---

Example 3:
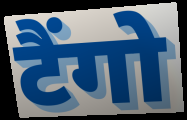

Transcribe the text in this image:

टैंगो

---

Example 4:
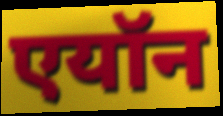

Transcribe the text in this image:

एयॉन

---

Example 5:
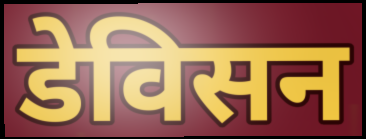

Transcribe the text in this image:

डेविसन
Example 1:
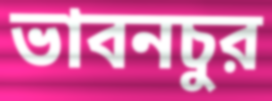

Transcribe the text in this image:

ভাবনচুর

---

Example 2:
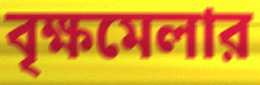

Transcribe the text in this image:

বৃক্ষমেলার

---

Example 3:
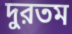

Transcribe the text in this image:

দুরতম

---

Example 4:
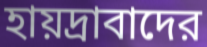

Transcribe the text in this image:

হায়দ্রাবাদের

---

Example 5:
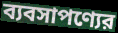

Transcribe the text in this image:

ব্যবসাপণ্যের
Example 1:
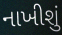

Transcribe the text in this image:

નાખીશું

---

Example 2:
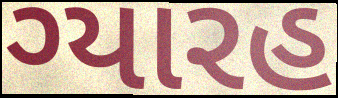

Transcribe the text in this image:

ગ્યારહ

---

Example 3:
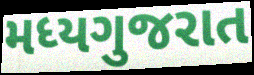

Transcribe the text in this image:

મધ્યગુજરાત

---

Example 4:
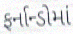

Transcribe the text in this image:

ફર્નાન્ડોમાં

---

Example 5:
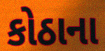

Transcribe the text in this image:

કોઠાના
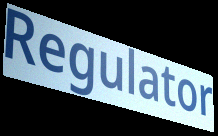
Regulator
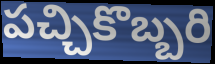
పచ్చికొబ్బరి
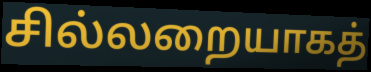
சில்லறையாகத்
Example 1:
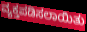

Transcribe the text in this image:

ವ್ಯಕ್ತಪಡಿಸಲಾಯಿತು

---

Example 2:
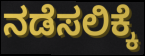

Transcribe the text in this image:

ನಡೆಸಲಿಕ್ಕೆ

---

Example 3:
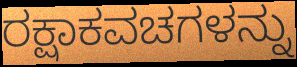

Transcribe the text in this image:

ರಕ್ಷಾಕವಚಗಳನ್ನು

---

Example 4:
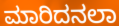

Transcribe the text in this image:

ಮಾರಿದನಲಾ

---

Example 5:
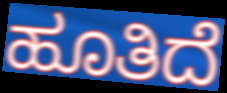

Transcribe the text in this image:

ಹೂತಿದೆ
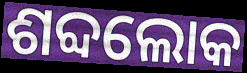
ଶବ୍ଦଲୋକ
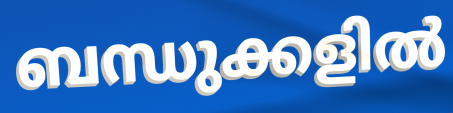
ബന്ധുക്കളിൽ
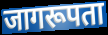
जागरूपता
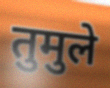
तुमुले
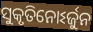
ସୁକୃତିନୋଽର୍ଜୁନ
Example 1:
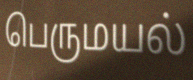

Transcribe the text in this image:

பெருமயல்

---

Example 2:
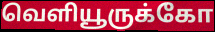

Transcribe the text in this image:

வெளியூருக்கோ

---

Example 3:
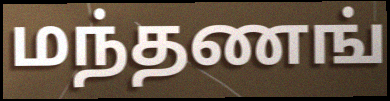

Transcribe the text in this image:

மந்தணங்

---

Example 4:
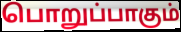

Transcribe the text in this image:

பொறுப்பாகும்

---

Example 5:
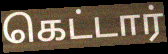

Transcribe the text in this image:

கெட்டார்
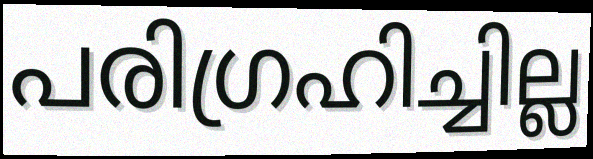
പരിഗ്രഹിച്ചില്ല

— Work item —
With no pictures included, write out the entries exactly.

— Exercise response —
---

Example 3:

Transcribe the text in this image:

टैंगो

---

Example 4:

Transcribe the text in this image:

एयॉन

---

Example 5:

Transcribe the text in this image:

डेविसन
Example 1:

Transcribe the text in this image:

ভাবনচুর

---

Example 2:

Transcribe the text in this image:

বৃক্ষমেলার

---

Example 3:

Transcribe the text in this image:

দুরতম

---

Example 4:

Transcribe the text in this image:

হায়দ্রাবাদের

---

Example 5:

Transcribe the text in this image:

ব্যবসাপণ্যের
Example 1:

Transcribe the text in this image:

નાખીશું

---

Example 2:

Transcribe the text in this image:

ગ્યારહ

---

Example 3:

Transcribe the text in this image:

મધ્યગુજરાત

---

Example 4:

Transcribe the text in this image:

ફર્નાન્ડોમાં

---

Example 5:

Transcribe the text in this image:

કોઠાના
Regulator
పచ్చికొబ్బరి
சில்லறையாகத்
Example 1:

Transcribe the text in this image:

ವ್ಯಕ್ತಪಡಿಸಲಾಯಿತು

---

Example 2:

Transcribe the text in this image:

ನಡೆಸಲಿಕ್ಕೆ

---

Example 3:

Transcribe the text in this image:

ರಕ್ಷಾಕವಚಗಳನ್ನು

---

Example 4:

Transcribe the text in this image:

ಮಾರಿದನಲಾ

---

Example 5:

Transcribe the text in this image:

ಹೂತಿದೆ
ଶବ୍ଦଲୋକ
ബന്ധുക്കളിൽ
जागरूपता
तुमुले
ସୁକୃତିନୋଽର୍ଜୁନ
Example 1:

Transcribe the text in this image:

பெருமயல்

---

Example 2:

Transcribe the text in this image:

வெளியூருக்கோ

---

Example 3:

Transcribe the text in this image:

மந்தணங்

---

Example 4:

Transcribe the text in this image:

பொறுப்பாகும்

---

Example 5:

Transcribe the text in this image:

கெட்டார்
പരിഗ്രഹിച്ചില്ല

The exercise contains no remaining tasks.